Chris - What was the material from Marseille that you were analysing to get this data?

Kirsten - We used teeth from a large plague pit that was excavated in the mid-90s. Teeth are excellent material to use for this type of analysis because the thick enamel coating on the tooth actually functions like a shell to preserve the DNA that’s in the interior. In the interior of the tooth, you find an area that’s called the pulp chamber. This is highly protected archaeological material and that’s the best part in the skeleton to go if you're trying to look for a bacterium that might have been presented in the bloodstream of an individual at the time of death.

Chris - Other archaeologists, yourself included have looked at teeth from other plague sites including London from periods earlier on in the course and history of plague. How does the sequence profile that you’ve got from Marseille compare with those earlier victims?

Kirsten - Interestingly, we find that the strain we’ve typed here is a direct descendant of the strain that was circulating in London at the time of the Black Death. Even more interestingly, this strain does not show any close genetic similarity to any strains that are circulating today. To the best of our knowledge, this strain is currently extinct. So what this tells us is that this was probably a daughter population of the strains that gave rise to the Black Death. The big question is, where was that daughter population residing during that second wave, so between the 14th century and the mid- 18th century.

Chris - You think there's therefore some kind of reservoir whether that’s a human or an environmental reservoir which keeps receding populations over hundreds of years and eventually just peters out.

Kirsten - Yes, that’s correct. We figured there was a plague population somewhere.
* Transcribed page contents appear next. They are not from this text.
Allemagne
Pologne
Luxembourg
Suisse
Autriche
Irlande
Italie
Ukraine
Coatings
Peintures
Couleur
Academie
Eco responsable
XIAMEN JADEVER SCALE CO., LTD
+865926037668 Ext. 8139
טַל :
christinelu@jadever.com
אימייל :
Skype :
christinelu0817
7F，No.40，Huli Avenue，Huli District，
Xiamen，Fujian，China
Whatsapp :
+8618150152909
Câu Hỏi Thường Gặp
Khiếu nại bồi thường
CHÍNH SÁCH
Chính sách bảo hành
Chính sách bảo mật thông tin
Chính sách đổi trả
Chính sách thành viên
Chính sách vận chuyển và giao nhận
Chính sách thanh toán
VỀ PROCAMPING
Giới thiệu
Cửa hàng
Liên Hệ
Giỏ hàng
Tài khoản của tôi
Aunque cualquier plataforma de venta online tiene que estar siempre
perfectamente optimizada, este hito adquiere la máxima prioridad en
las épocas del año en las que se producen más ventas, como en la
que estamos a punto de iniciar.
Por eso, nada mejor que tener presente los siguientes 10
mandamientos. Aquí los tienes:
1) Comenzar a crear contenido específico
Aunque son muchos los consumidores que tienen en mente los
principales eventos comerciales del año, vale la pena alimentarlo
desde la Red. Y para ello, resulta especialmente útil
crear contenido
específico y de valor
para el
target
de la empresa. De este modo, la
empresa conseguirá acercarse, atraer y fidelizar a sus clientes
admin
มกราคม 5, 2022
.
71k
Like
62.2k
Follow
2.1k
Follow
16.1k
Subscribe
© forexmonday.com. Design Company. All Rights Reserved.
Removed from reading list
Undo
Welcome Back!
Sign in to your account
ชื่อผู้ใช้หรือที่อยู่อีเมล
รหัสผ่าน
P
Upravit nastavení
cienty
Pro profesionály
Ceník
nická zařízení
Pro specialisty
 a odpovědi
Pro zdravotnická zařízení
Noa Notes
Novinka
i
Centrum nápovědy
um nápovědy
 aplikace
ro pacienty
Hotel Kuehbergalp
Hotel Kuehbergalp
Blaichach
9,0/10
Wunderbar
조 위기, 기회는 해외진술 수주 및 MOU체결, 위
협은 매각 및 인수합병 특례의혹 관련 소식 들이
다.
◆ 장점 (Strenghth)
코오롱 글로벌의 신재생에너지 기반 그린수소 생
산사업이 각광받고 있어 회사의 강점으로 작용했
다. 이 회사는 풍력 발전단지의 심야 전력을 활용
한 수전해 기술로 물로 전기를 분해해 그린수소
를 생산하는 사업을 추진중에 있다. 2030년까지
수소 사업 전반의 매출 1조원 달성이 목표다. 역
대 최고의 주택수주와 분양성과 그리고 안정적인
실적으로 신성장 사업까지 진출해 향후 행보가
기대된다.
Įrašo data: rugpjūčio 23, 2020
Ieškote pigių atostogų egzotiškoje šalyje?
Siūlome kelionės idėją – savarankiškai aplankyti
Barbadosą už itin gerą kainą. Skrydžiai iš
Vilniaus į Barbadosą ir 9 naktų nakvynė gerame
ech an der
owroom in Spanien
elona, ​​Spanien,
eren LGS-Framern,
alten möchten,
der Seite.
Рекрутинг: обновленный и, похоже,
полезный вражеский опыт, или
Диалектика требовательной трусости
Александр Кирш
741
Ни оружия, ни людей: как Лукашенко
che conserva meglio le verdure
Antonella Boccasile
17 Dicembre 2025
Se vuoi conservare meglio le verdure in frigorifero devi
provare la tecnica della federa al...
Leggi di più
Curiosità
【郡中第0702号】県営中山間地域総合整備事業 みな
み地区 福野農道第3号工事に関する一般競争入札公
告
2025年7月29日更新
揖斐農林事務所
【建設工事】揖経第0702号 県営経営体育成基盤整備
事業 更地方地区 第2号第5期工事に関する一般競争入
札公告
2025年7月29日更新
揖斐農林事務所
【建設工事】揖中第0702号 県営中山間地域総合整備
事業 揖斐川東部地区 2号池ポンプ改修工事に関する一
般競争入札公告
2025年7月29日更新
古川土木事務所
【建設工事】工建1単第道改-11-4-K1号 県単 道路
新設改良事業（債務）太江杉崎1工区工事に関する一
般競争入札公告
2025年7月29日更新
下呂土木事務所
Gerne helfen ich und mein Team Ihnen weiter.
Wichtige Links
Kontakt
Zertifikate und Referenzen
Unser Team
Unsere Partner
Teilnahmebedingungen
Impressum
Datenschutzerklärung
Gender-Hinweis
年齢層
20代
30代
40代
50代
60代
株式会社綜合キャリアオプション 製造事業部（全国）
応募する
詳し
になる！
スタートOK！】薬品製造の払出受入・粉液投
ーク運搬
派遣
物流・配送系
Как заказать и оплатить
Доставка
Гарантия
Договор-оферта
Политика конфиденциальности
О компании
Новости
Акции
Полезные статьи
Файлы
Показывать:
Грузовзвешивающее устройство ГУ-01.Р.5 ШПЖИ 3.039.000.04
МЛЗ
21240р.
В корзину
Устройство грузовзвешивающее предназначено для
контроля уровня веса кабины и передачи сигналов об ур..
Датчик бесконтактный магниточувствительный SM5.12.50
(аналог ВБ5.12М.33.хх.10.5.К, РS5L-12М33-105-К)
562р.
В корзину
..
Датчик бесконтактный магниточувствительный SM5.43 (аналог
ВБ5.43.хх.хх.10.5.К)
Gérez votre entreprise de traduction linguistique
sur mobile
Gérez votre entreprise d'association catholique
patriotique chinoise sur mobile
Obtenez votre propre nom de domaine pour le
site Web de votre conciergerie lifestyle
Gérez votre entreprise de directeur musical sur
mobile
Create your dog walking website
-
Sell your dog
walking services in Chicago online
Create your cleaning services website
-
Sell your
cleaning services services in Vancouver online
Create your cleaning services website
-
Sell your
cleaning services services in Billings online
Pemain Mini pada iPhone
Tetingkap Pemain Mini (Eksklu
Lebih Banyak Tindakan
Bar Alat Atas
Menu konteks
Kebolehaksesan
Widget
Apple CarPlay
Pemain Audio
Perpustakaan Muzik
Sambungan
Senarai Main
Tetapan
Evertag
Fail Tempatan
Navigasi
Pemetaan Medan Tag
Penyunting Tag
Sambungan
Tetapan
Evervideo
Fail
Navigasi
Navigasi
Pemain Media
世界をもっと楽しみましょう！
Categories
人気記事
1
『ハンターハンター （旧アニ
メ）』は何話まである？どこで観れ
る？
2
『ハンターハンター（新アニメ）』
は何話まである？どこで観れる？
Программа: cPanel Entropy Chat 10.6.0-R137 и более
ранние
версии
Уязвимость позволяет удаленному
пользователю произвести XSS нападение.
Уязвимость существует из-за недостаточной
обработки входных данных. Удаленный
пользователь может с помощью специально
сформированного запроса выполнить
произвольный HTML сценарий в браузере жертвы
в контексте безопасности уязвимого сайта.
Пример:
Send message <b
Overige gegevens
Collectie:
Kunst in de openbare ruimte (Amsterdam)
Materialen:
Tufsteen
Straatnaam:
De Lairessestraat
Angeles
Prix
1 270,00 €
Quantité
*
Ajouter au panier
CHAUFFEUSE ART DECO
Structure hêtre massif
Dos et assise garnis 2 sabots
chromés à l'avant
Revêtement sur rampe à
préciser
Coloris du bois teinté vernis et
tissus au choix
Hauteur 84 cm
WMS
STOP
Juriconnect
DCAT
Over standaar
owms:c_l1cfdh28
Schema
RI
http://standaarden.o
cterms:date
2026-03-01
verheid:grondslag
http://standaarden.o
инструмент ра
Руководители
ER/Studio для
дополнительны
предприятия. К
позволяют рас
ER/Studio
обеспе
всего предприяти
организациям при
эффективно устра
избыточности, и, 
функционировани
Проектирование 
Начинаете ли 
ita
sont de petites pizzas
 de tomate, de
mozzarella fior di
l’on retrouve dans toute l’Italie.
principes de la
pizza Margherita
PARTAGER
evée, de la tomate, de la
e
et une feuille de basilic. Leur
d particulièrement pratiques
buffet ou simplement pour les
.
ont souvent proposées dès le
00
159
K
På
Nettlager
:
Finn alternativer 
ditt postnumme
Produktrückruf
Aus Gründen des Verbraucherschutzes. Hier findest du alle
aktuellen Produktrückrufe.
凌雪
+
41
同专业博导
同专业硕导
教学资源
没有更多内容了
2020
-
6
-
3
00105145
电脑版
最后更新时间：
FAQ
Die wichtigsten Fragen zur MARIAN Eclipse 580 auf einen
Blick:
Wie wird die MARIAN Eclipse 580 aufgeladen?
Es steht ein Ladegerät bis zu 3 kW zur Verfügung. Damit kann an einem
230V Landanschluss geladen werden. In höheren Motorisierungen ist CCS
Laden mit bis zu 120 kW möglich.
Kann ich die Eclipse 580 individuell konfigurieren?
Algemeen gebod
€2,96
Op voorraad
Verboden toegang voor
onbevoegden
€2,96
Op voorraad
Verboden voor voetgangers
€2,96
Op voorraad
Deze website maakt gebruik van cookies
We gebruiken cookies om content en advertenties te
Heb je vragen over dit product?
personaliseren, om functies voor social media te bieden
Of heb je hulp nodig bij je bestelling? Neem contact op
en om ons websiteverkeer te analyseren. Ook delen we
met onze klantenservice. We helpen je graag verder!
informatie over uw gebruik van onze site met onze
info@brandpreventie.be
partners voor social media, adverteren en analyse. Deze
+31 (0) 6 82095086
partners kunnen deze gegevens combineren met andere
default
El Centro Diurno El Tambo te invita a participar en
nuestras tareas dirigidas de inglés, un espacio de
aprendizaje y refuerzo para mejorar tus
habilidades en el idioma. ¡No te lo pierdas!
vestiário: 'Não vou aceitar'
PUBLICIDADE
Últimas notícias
A compelling plausibility is that it was somewhere within Europe itself and is just no longer present or it could’ve been somewhere very close to Europe and accessible to it by marine transport so for example in west Asia. We can't identify where that reservoir was, because of course, with genetic data, we’re providing only one important piece of the puzzle. It’s important to know that this lineage appears to be extinct. However, where that plague reservoir was residing is going to require information from historians so we can determine where people were moving and when. We need to get information from zoologists who learned what plague species were present in different areas at different time periods. We need to get information on climatic data because there's a relationship between climate and bubonic plague outbreaks to arrive at some hypothesis about where plague might have been residing in that very essential time period.